Olivier award-winner Noma Dumezweni takes the title role in Penelope Skinner's new play

Rating: 3 out of 5 stars
Noma Dumezweni (Linda) and Imogen Byron (Bridget)
© Johan Persson

Less than two weeks after Kim Cattrall left the cast of Linda on her doctors' advice, RSC associate (and indeed board member), and Olivier award-winner Noma Dumezweni has heroically stepped into the title role of Penelope Skinner's new play and saved the day.

She acts the part, script-in-hand, of a 55 year-old high-flying executive at the Swan Beauty Corporation, purveyor of beauty products to the younger mass market, determined to solve the age gap problem in female beauty perceptions ("Helen Mirren is the only older woman allowed to exist") while coping with a tricky family situation and threats to her professional status as she glides by her own sell-by date.

So, we have Linda - ie, Leda - and the Swan, the former consumed by the latter, not the other, mythical way round. And the point of "growing up" as an object of sexual focus is ironically made by the title song, played at the start of the second act, written in 1946 in innocent/creepy admiration for a one year-old Linda McCartney.

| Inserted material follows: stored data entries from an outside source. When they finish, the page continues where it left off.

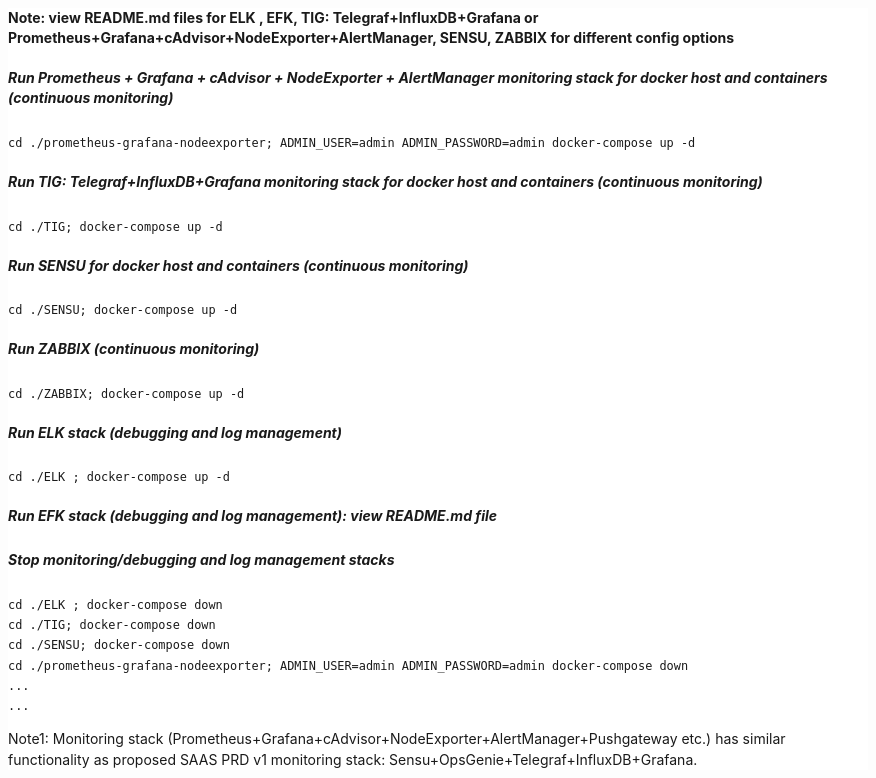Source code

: #### Note: view README.md files for ELK , EFK, TIG: Telegraf+InfluxDB+Grafana or Prometheus+Grafana+cAdvisor+NodeExporter+AlertManager, SENSU, ZABBIX for different config options

##### Run Prometheus + Grafana + cAdvisor + NodeExporter + AlertManager monitoring stack for docker host and containers (continuous monitoring)

```
cd ./prometheus-grafana-nodeexporter; ADMIN_USER=admin ADMIN_PASSWORD=admin docker-compose up -d

```
##### Run TIG: Telegraf+InfluxDB+Grafana monitoring stack for docker host and containers (continuous monitoring)

```
cd ./TIG; docker-compose up -d
```
##### Run SENSU for docker host and containers (continuous monitoring)

```
cd ./SENSU; docker-compose up -d
```

##### Run ZABBIX (continuous monitoring)

```
cd ./ZABBIX; docker-compose up -d
```

##### Run ELK stack (debugging and log management)

```
cd ./ELK ; docker-compose up -d

```
##### Run EFK stack (debugging and log management): view README.md file



##### Stop monitoring/debugging and log management stacks

```
cd ./ELK ; docker-compose down
cd ./TIG; docker-compose down
cd ./SENSU; docker-compose down
cd ./prometheus-grafana-nodeexporter; ADMIN_USER=admin ADMIN_PASSWORD=admin docker-compose down
...
...

```

Note1: Monitoring stack (Prometheus+Grafana+cAdvisor+NodeExporter+AlertManager+Pushgateway etc.) has similar functionality as proposed SAAS PRD v1 monitoring stack:  Sensu+OpsGenie+Telegraf+InfluxDB+Grafana.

Linda's husband, Neil (Dominic Mafham) is having an affair with the girl singer Stevie (Merriel Plummer) in his rock band – he's a teacher – while her 25 year-old daughter Alice (Karla Crome) is dealing with sexual harassment fantasies by wearing a skunk onesie 24/7 and 15 year-old Bridget (Imogen Byron), her daughter with Neil, is auditioning for a theatre club with a speech from King Lear as a protest at "too few roles for women."

Despite the modish predictability of all this, Skinner is plumbing an authentic subject in the representation, and sexualisation, of women in a superficial, appearance-obsessed society. Linda's nemesis is the hilariously placid but scheming new girl in the company, the air-headed, pleat-skirted blonde Amy (Amy Beth Hayes) who bets an equally repellent colleague, the laid-back numskull Luke (Jaz Deol), full of garbage about some post-hippie utopia on Bali, that he can't seduce the "older" woman.

The glib dazzle of the market fuelled by Swan and such companies is fully evoked in Es Devlin's spectacularly symptomatic, revolving, split-level white and glass set – the old Royal Court design aesthetic is truly dead and gone – which must have cost a fortune and serves equally well as Linda's fortified battlefield at home and at work.

Suitably enough, the climax of the play, an apocalyptic melt-down taking its cue from Lear's storm scene enacted by Bridget in a risible grey wig, is cosmetically manufactured, and a bit of a cringe-inducing cop out.

This does not prevent the play landing with unabated comic force most of the time, despite the inevitable hiccups of a half-achieved (at the moment) central performance; miraculously, Dumezweni makes most of her scenes work through pluck and naked technique. Respect, indeed. But this is obviously a perfect bespoke role for Kim "Cougar" Cattrall, and I hope she plays it before too long.